Microsoft insists no unauthorised access took place and there is no evidence of data being exposed outside permitted user boundaries. That matters. Yet the episode highlights something more structural. AI controls can fail quietly inside systems businesses assume are ring-fenced.
Copilot is not a standalone chatbot. It operates across your email, documents and collaboration tools. It reads broadly. It summarises intelligently. It relies on retrieval rules working exactly as designed. When those rules misfire, even briefly, sensitive material can be processed in ways you did not intend.
That is why access decisions matter. Embedding AI into legal, HR, finance or executive workflows is not simply a productivity choice. Draft emails often contain unfiltered strategy, regulatory advice or negotiation positions. Those are precisely the communications organisations most want tightly controlled.
This is also a moment to test assumptions. Sensitivity labels and data loss prevention policies are only effective if they behave as expected under real conditions. Enabling new AI features should trigger validation, not blind trust.

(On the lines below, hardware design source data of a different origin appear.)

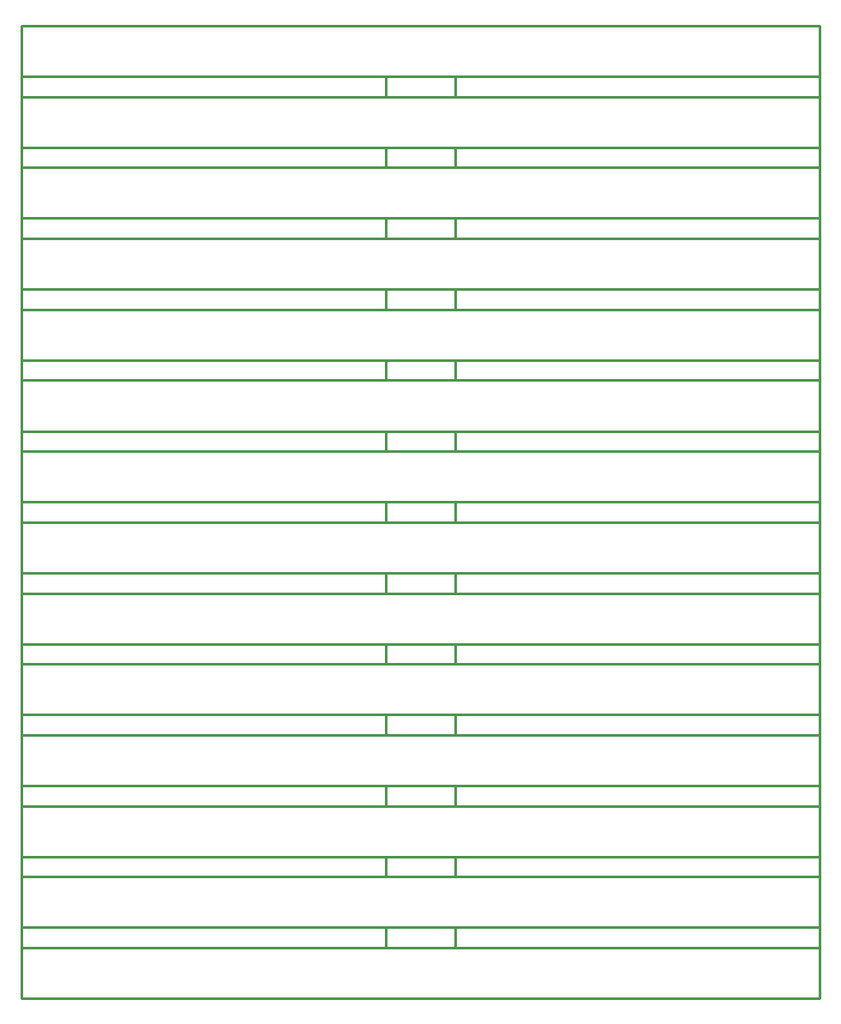
<source format=gko>
G04 Layer: BoardOutlineLayer*
G04 EasyEDA v6.5.20, 2023-10-05 13:37:33*
G04 4654ec591aaf40839b9ddd4dd84afded,10*
G04 Gerber Generator version 0.2*
G04 Scale: 100 percent, Rotated: No, Reflected: No *
G04 Dimensions in millimeters *
G04 leading zeros omitted , absolute positions ,4 integer and 5 decimal *
%FSLAX45Y45*%
%MOMM*%

%ADD10C,0.2540*%
D10*
X0Y502709D02*
G01*
X7886700Y502709D01*
X7886700Y2583D01*
X0Y2583D01*
X0Y502709D01*
X0Y-197416D02*
G01*
X7886700Y-197416D01*
X7886700Y-697542D01*
X0Y-697542D01*
X0Y-197416D01*
X0Y-897542D02*
G01*
X7886700Y-897542D01*
X7886700Y-1397668D01*
X0Y-1397668D01*
X0Y-897542D01*
X0Y-1597667D02*
G01*
X7886700Y-1597667D01*
X7886700Y-2097793D01*
X0Y-2097793D01*
X0Y-1597667D01*
X0Y-2297793D02*
G01*
X7886700Y-2297793D01*
X7886700Y-2797919D01*
X0Y-2797919D01*
X0Y-2297793D01*
X0Y-2997918D02*
G01*
X7886700Y-2997918D01*
X7886700Y-3498044D01*
X0Y-3498044D01*
X0Y-2997918D01*
X0Y-3698044D02*
G01*
X7886700Y-3698044D01*
X7886700Y-4198170D01*
X0Y-4198170D01*
X0Y-3698044D01*
X0Y-4398170D02*
G01*
X7886700Y-4398170D01*
X7886700Y-4898296D01*
X0Y-4898296D01*
X0Y-4398170D01*
X0Y-5098295D02*
G01*
X7886700Y-5098295D01*
X7886700Y-5598421D01*
X0Y-5598421D01*
X0Y-5098295D01*
X0Y-5798421D02*
G01*
X7886700Y-5798421D01*
X7886700Y-6298547D01*
X0Y-6298547D01*
X0Y-5798421D01*
X0Y-6498546D02*
G01*
X7886700Y-6498546D01*
X7886700Y-6998672D01*
X0Y-6998672D01*
X0Y-6498546D01*
X0Y-7198672D02*
G01*
X7886700Y-7198672D01*
X7886700Y-7698798D01*
X0Y-7698798D01*
X0Y-7198672D01*
X0Y-7898798D02*
G01*
X7886700Y-7898798D01*
X7886700Y-8398924D01*
X0Y-8398924D01*
X0Y-7898798D01*
X0Y-8598923D02*
G01*
X7886700Y-8598923D01*
X7886700Y-9099049D01*
X0Y-9099049D01*
X0Y-8598923D01*
X0Y502710D02*
G01*
X7886700Y502710D01*
X7886700Y-9099027D01*
X0Y-9099027D01*
X0Y502710D01*
X3601346Y-188247D02*
G01*
X3601346Y-6583D01*
X4285355Y-188247D02*
G01*
X4285355Y-6583D01*
X3601346Y-888371D02*
G01*
X3601346Y-706707D01*
X4285355Y-888371D02*
G01*
X4285355Y-706707D01*
X3601346Y-1588495D02*
G01*
X3601346Y-1406831D01*
X4285355Y-1588495D02*
G01*
X4285355Y-1406831D01*
X3601346Y-2288619D02*
G01*
X3601346Y-2106956D01*
X4285355Y-2288619D02*
G01*
X4285355Y-2106956D01*
X3601346Y-2988743D02*
G01*
X3601346Y-2807080D01*
X4285355Y-2988743D02*
G01*
X4285355Y-2807080D01*
X3601346Y-3688867D02*
G01*
X3601346Y-3507204D01*
X4285355Y-3688867D02*
G01*
X4285355Y-3507204D01*
X3601346Y-4388991D02*
G01*
X3601346Y-4207328D01*
X4285355Y-4388991D02*
G01*
X4285355Y-4207328D01*
X3601346Y-5089115D02*
G01*
X3601346Y-4907452D01*
X4285355Y-5089115D02*
G01*
X4285355Y-4907452D01*
X3601346Y-5789239D02*
G01*
X3601346Y-5607576D01*
X4285355Y-5789239D02*
G01*
X4285355Y-5607576D01*
X3601346Y-6489364D02*
G01*
X3601346Y-6307700D01*
X4285355Y-6489364D02*
G01*
X4285355Y-6307700D01*
X3601346Y-7189488D02*
G01*
X3601346Y-7007824D01*
X4285355Y-7189488D02*
G01*
X4285355Y-7007824D01*
X3601346Y-7889612D02*
G01*
X3601346Y-7707948D01*
X4285355Y-7889612D02*
G01*
X4285355Y-7707948D01*
X3601346Y-8589736D02*
G01*
X3601346Y-8408073D01*
X4285355Y-8589736D02*
G01*
X4285355Y-8408073D01*

%LPD*%
M02*

</source>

Copilot can deliver genuine efficiency gains. Faster document drafting, quicker retrieval of buried information and less manual searching all translate into time saved. The value is real. Yet tools with that level of visibility into your data estate deserve the same scrutiny you would apply to any system handling commercially sensitive information.
Businesses that combine productivity ambition with disciplined oversight will benefit. Those that treat embedded AI as frictionless and risk-free may find the learning curve steeper than expected.